Is there such a condition? Or word to describe it? I want to write a character that is able to have such a memory, but in the researching I've done, I haven't found descriptions that fit what I am looking for. There is some useful information here: https://en.wikipedia.org/wiki/Exceptional_memory But these all seem to be for specific areas of memory, and I want my character to be someone who just has a great memory for practical things. For example, building a structure, the most productive way to farm, how to build weapons, etc (those are just examples I'm pulling out of my head) Or am I over-thinking this? Do I just have a character that has an exceptional memory?
I can't think of any single words that'd encapsulate that trait.

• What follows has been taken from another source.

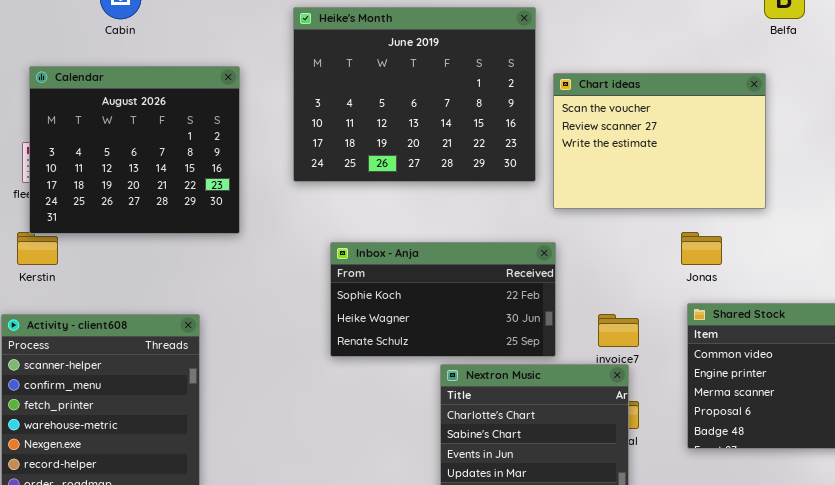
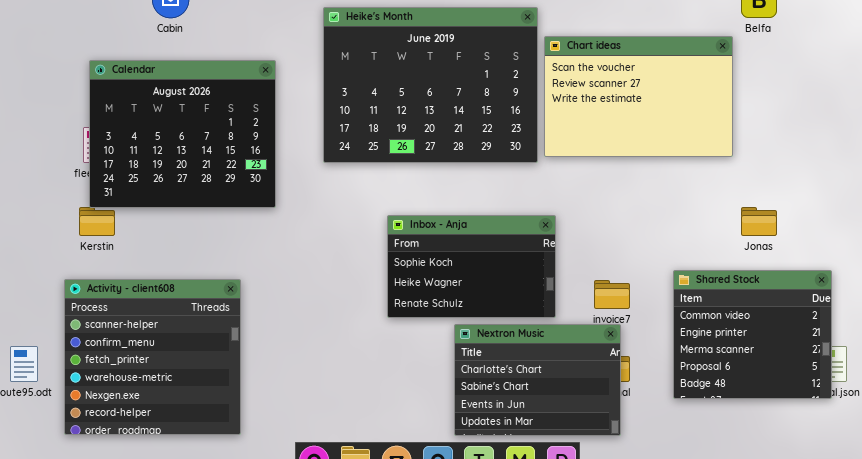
Chart ideas: [553,73,766,209] -> [544,36,733,157], moved
Jonas: [681,232,722,265] -> [741,207,777,236], moved
Inbox - Anja: [330,242,556,357] -> [387,215,556,318], resized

How about 'a colossus of practicality' ?
i like the sound of that. i want my character's talent to be of a practical nature. most of what i have researched have been people who memorize books, music etc. my character is to provide a service, so that's where the practical part comes in. i think both of these suggestions are good, and either one works, i guess it just depends on how to write the ability into the story.
Elephantine is often used , based on the idea that elephants never forget - though that does depend on your story being set in a culture which has encountered or at least heard of heffalumps
Some people like mentalists have sophistocated mnemonic devices to allows them to remember so much. Thats usually training, but they can also recite books. Then you have truly eidetic memories. John von Neumann was said to be able to recite every word to every book he ever read. Memory seems to not be required for brilliance though. Isaac Newton was said to forget everything he didn't write down.
'Overactive cortex..?' I got this one when I was seven, or something, febrile convulsions. Transliterated to mean - for every single one of your mere human thoughts passed in a single second, the genius patient, he has a dozen, you dummo..
I'm late to the party here, and it's not very pretty, but the first word that came to mind for me is: Encyclopedic.
Consider coining your own word for it, possibly a portmanteau. "Fred has an exceptional memory for doing, but for little else. Lyrics he only remembered if they encoded an algorithm, poetry only if it provided a rule of thumb. And for trivia, it passed in one ear and out the other without a single disturbance of the gray matter in between. But give him a manual, and he'd remember the miss-drawn figure on page 46 and how it should have been. Give him a blueprint, and he could draw you an exact reproduction ten years later. Let him mill a part once, and he could produce it on request, if you had the means and the material to do so. His friends said he had a 'pragdmetic" memory, he just said it was a useful one." Here, I offer a portmanteau of "pragmatic" and "eidetic," take it and anything else I wrote in this post if you like it. It may be a little presumptuous and a bit of a conceit for me to do so, but I release this post into the public domain.
I recently listened to a podcast wherein eidetic memory was explored and a couple people who have it to the extreme were interviewed. These people were never able to forget anything that happened to them - not a thing. Not numbers, not faces, not events, nothing was ever forgotten. It was a pretty unpleasant way to live because they could never forgive wrongdoings love ones had done to them. The hurt was still as fresh as if it had just happened. The man they interviewed works in Hollywood now as a film continuity expert. He advises to make sure everything is shot and edited without something funky amiss - like a book that was in one shot suddenly not being in another. He makes a lot of money from his memory. But he admits he isn't strictly "happy." I think you could call it eidetic memory and not take it to this extreme, since it seems to be a bit of a spectrum rather than a fixed framework of what is or is not remembered.
If you must have an adjective, I would call him observant and his memory capacious. But I would far rather show his extraordinary recall in the context of the story.
A common term for something similar is "jack of all trades." Usually that is followed by "master of none" but in your case that would not apply. MacGyver is another in the same ball park idea but not really too close I suspect.
The one that immediately jumped to mind was a 'photographic memory,' which implies the person can remember details, not just general impressions. However, if the context of your story isn't modern, 'photographs' might not made any sense. You might want to read some biographical details of the author James Michener. Apparently he was able to absorb and remember a huge amount of detail just by thumbing through books of stuff like political history, scientific theory, etc. His brain was an amazing research tool, in that respect.